= WORK ORDER =
Arrange every line from the items below as a Markdown table with two columns: "Row" for the row number and "Line" for the line itself. Leave out any blank lines.

(Extracted text data from pages)
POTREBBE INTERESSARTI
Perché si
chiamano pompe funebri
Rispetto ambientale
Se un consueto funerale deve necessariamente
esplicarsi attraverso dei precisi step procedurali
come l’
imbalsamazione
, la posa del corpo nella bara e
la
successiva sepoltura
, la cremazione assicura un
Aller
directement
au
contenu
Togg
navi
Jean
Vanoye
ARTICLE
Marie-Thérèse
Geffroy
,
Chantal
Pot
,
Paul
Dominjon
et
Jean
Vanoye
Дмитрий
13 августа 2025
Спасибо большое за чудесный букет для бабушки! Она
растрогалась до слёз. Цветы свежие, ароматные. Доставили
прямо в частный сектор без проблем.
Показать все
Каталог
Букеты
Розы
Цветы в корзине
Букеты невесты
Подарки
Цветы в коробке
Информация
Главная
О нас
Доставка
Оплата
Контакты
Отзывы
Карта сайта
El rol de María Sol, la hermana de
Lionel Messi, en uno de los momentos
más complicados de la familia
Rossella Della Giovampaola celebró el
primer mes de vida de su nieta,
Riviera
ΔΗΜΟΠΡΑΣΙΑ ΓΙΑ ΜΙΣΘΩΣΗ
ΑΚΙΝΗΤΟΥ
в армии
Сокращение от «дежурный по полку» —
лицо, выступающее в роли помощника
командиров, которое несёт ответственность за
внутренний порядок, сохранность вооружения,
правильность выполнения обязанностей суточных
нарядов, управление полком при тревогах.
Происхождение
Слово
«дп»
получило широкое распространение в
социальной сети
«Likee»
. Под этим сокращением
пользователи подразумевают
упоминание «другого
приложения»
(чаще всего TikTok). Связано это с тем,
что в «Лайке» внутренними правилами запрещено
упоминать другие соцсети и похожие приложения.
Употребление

= ANSWER TO THIS EXERCISE =
| Row | Line |
|---|---|
| 1 | POTREBBE INTERESSARTI |
| 2 | Perché si |
| 3 | chiamano pompe funebri |
| 4 | Rispetto ambientale |
| 5 | Se un consueto funerale deve necessariamente |
| 6 | esplicarsi attraverso dei precisi step procedurali |
| 7 | come l’ |
| 8 | imbalsamazione |
| 9 | , la posa del corpo nella bara e |
| 10 | la |
| 11 | successiva sepoltura |
| 12 | , la cremazione assicura un |
| 13 | Aller |
| 14 | directement |
| 15 | au |
| 16 | contenu |
| 17 | Togg |
| 18 | navi |
| 19 | Jean |
| 20 | Vanoye |
| 21 | ARTICLE |
| 22 | Marie-Thérèse |
| 23 | Geffroy |
| 24 | , |
| 25 | Chantal |
| 26 | Pot |
| 27 | , |
| 28 | Paul |
| 29 | Dominjon |
| 30 | et |
| 31 | Jean |
| 32 | Vanoye |
| 33 | Дмитрий |
| 34 | 13 августа 2025 |
| 35 | Спасибо большое за чудесный букет для бабушки! Она |
| 36 | растрогалась до слёз. Цветы свежие, ароматные. Доставили |
| 37 | прямо в частный сектор без проблем. |
| 38 | Показать все |
| 39 | Каталог |
| 40 | Букеты |
| 41 | Розы |
| 42 | Цветы в корзине |
| 43 | Букеты невесты |
| 44 | Подарки |
| 45 | Цветы в коробке |
| 46 | Информация |
| 47 | Главная |
| 48 | О нас |
| 49 | Доставка |
| 50 | Оплата |
| 51 | Контакты |
| 52 | Отзывы |
| 53 | Карта сайта |
| 54 | El rol de María Sol, la hermana de |
| 55 | Lionel Messi, en uno de los momentos |
| 56 | más complicados de la familia |
| 57 | Rossella Della Giovampaola celebró el |
| 58 | primer mes de vida de su nieta, |
| 59 | Riviera |
| 60 | ΔΗΜΟΠΡΑΣΙΑ ΓΙΑ ΜΙΣΘΩΣΗ |
| 61 | ΑΚΙΝΗΤΟΥ |
| 62 | в армии |
| 63 | Сокращение от «дежурный по полку» — |
| 64 | лицо, выступающее в роли помощника |
| 65 | командиров, которое несёт ответственность за |
| 66 | внутренний порядок, сохранность вооружения, |
| 67 | правильность выполнения обязанностей суточных |
| 68 | нарядов, управление полком при тревогах. |
| 69 | Происхождение |
| 70 | Слово |
| 71 | «дп» |
| 72 | получило широкое распространение в |
| 73 | социальной сети |
| 74 | «Likee» |
| 75 | . Под этим сокращением |
| 76 | пользователи подразумевают |
| 77 | упоминание «другого |
| 78 | приложения» |
| 79 | (чаще всего TikTok). Связано это с тем, |
| 80 | что в «Лайке» внутренними правилами запрещено |
| 81 | упоминать другие соцсети и похожие приложения. |
| 82 | Употребление |